Final answer:
Between any two real numbers, there is at least one rational number. This is proven by the density property of the rational numbers and constructing a rational number as a fraction of integers where the denominator is chosen to be greater than the reciprocal of the difference between the two real numbers.
Step-by-step explanation:
To prove that between any two real numbers there is a rational number, we'll use the properties of real numbers and the density of rational numbers in the real number line. Consider any two distinct real numbers, a and b, where a<b. Our goal is to find a rational number q such that a<q<b.
By definition, a rational number is a number that can be expressed as the ratio of two integers, that is, q = m/n where m and n are integers and n ≠ 0. The set of rational numbers is dense, which implies that between any two real numbers, no matter how close they are to each other, there exists at least one rational number.
Let's construct our rational number.

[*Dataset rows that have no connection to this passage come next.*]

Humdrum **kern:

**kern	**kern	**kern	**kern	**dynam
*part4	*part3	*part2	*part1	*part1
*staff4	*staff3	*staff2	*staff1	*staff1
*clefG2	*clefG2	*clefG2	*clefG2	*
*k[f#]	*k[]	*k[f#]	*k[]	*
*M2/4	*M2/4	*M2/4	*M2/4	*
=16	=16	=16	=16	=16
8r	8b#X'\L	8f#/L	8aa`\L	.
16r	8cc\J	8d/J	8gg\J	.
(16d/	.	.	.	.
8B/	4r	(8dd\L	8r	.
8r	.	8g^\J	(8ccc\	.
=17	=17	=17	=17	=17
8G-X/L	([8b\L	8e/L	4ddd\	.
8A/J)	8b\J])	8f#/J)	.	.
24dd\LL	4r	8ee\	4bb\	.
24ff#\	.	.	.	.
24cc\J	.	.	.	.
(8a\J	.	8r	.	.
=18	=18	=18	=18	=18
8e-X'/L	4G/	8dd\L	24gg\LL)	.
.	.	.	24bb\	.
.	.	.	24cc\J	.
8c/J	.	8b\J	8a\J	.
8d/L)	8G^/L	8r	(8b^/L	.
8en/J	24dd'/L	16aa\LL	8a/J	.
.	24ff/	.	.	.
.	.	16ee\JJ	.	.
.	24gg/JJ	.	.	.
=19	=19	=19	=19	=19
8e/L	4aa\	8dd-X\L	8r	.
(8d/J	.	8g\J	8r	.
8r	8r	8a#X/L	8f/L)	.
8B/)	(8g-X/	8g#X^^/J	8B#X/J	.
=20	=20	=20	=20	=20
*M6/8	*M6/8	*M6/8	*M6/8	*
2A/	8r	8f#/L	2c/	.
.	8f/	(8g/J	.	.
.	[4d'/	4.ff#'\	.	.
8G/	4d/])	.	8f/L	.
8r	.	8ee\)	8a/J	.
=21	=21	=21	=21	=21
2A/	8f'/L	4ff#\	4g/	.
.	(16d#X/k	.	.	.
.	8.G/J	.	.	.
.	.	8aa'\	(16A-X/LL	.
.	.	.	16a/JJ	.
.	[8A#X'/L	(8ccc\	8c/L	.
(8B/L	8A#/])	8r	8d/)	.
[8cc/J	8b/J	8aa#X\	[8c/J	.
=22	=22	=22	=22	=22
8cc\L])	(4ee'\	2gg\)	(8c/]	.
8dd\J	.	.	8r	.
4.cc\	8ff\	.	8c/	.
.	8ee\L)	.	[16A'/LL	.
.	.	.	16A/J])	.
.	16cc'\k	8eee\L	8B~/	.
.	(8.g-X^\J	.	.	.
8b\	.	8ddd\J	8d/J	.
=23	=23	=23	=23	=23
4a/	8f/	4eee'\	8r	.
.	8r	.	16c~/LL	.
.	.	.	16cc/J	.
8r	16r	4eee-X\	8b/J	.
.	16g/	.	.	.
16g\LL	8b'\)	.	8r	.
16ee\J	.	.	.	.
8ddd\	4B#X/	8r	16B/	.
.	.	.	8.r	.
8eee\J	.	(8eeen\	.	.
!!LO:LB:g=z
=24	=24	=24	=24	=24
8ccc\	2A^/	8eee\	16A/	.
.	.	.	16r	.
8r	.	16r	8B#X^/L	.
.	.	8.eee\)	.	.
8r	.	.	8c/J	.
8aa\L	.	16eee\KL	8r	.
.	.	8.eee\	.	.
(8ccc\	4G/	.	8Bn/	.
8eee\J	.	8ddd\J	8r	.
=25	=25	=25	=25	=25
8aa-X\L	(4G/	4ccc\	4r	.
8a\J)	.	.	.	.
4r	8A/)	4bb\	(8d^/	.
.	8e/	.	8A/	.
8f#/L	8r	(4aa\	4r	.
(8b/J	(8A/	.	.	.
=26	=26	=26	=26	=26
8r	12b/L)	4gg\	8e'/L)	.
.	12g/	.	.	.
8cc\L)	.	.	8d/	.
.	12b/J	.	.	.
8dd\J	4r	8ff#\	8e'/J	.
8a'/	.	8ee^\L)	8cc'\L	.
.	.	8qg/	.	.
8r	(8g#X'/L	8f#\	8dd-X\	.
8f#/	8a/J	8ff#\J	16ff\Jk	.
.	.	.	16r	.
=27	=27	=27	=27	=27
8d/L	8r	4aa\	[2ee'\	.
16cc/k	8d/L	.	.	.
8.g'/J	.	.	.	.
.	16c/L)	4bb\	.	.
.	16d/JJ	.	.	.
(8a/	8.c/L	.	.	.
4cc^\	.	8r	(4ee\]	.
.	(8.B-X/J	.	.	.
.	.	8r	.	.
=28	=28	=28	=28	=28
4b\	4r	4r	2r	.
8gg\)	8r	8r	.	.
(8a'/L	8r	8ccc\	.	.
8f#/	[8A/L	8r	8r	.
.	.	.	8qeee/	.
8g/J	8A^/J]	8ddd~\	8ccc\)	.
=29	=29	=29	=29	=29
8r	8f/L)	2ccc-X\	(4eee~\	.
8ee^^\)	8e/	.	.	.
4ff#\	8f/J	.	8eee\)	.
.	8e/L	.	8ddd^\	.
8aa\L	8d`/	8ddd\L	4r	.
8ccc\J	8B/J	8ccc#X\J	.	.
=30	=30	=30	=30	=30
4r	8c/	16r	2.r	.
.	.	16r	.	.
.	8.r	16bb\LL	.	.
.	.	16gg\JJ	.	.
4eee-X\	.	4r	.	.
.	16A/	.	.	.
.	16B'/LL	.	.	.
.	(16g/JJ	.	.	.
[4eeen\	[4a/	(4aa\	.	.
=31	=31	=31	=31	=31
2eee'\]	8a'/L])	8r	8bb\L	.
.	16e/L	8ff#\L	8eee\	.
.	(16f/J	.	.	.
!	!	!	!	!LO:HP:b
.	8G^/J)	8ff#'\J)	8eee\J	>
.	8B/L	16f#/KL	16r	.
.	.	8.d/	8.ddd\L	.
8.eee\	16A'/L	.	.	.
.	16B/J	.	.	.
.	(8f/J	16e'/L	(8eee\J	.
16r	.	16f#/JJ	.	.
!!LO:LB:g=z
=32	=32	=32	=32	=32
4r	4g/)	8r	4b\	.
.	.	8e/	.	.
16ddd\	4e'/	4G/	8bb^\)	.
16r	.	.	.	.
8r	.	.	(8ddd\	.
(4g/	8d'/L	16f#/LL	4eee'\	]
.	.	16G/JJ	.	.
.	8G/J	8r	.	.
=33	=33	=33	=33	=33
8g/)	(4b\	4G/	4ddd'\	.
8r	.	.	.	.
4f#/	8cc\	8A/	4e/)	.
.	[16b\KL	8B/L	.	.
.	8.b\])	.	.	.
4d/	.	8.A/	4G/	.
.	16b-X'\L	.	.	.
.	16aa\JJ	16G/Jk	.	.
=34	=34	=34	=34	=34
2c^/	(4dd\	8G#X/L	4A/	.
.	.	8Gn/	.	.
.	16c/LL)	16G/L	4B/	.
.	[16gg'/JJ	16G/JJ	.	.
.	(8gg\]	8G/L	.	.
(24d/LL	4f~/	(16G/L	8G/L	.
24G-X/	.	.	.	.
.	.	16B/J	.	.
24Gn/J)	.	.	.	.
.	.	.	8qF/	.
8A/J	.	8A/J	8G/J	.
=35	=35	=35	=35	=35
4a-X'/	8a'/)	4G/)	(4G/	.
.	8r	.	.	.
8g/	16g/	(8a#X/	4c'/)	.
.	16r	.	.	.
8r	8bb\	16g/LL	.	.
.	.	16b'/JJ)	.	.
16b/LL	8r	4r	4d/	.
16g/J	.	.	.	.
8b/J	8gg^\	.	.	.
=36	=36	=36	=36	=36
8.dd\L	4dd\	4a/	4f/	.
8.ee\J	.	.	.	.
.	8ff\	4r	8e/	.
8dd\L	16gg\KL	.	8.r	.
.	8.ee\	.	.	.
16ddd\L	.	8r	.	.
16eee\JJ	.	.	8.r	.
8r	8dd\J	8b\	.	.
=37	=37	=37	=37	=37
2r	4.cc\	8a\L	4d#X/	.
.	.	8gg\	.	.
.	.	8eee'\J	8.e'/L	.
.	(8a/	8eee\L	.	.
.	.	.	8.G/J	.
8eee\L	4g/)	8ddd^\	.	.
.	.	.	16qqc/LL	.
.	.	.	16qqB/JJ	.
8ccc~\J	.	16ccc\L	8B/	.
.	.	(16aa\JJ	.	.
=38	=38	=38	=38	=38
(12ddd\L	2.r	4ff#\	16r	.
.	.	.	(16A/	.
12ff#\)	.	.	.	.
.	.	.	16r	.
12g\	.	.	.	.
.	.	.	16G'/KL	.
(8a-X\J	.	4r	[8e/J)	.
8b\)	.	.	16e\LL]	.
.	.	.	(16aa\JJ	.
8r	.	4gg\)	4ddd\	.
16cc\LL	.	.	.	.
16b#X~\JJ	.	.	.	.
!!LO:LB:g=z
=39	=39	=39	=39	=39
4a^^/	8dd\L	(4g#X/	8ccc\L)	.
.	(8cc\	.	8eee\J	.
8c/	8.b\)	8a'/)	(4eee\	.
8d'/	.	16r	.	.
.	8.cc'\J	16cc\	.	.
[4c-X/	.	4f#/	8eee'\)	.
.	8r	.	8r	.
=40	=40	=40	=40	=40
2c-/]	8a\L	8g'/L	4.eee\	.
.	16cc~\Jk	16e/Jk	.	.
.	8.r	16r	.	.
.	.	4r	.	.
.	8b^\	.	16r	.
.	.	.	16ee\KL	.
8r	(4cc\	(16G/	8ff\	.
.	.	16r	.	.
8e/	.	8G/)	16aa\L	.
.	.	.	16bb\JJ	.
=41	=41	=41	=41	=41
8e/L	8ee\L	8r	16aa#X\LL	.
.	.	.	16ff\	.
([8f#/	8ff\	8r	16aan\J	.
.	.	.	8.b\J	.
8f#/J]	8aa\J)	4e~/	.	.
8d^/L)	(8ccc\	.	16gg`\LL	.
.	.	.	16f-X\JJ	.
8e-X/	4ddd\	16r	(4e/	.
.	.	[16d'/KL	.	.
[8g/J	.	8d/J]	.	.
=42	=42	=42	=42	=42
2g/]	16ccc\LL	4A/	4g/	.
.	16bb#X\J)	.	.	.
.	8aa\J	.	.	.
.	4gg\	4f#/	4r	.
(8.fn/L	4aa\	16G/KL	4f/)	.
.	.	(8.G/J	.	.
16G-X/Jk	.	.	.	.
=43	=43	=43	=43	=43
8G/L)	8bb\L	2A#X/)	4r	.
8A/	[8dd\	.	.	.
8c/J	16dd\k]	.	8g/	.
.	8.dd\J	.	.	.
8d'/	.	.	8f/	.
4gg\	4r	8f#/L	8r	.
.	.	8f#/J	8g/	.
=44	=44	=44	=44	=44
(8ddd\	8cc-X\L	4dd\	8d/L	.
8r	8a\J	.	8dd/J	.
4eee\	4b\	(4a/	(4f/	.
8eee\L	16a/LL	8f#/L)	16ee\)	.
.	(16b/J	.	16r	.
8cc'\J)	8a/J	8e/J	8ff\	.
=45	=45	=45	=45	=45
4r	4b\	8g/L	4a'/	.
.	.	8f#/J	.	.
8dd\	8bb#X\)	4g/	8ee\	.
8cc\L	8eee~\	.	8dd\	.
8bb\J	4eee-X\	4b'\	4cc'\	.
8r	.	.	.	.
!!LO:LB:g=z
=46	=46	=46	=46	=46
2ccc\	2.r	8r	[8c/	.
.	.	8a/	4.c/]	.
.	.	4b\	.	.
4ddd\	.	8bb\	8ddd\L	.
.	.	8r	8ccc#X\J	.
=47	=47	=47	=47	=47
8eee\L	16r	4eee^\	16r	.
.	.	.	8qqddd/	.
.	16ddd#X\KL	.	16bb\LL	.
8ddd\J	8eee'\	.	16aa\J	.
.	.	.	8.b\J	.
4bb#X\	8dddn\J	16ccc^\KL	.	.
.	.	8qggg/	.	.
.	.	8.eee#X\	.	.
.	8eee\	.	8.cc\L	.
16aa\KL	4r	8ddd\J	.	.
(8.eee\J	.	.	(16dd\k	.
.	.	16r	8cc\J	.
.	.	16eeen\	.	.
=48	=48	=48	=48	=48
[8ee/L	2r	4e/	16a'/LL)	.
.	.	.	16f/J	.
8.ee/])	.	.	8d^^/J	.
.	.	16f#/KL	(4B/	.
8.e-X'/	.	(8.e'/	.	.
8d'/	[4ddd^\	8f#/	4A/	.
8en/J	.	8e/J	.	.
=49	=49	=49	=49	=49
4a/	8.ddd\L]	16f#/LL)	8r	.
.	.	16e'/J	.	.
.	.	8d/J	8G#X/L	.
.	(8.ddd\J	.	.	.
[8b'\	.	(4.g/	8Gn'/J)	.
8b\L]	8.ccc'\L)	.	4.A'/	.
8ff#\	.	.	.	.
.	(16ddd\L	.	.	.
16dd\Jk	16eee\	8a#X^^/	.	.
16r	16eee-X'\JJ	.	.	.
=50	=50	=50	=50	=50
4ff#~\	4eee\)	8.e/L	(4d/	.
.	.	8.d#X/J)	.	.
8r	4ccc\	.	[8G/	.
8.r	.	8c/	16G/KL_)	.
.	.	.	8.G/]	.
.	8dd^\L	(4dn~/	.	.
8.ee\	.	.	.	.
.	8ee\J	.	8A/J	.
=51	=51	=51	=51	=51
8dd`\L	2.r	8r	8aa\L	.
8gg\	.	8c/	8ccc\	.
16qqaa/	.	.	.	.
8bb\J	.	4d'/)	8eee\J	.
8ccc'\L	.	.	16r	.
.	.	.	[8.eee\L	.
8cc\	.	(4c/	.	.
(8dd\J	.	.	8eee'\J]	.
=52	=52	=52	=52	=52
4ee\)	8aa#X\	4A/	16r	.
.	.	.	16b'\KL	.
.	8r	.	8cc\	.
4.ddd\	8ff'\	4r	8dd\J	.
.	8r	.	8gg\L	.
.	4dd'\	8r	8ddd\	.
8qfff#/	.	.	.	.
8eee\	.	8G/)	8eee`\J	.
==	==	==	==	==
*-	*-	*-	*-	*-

Consider the interval between a and b, and let n be an integer greater than 1/(b-a). Such an integer n always exists because we can always find an integer larger than any given real number. Now, consider the integers that are multiples of 1/n. These are the numbers 0, 1/n, 2/n, 3/n, .... Since a<b and 1/n < b-a, there exists some integer k such that a < k/n < b. Thus, q = k/n is the rational number that lies between a and b.
To verify the correctness of this method, let's take an example. If a = 2.3 and b = 2.4, we choose n greater than 1/(0.1), so n > 10. Picking n = 11 for simplicity, we find that the integer k satisfying 2.3 < k/11 < 2.4 is k = 26, because 26/11 = 2.3636..., thus proving our method works.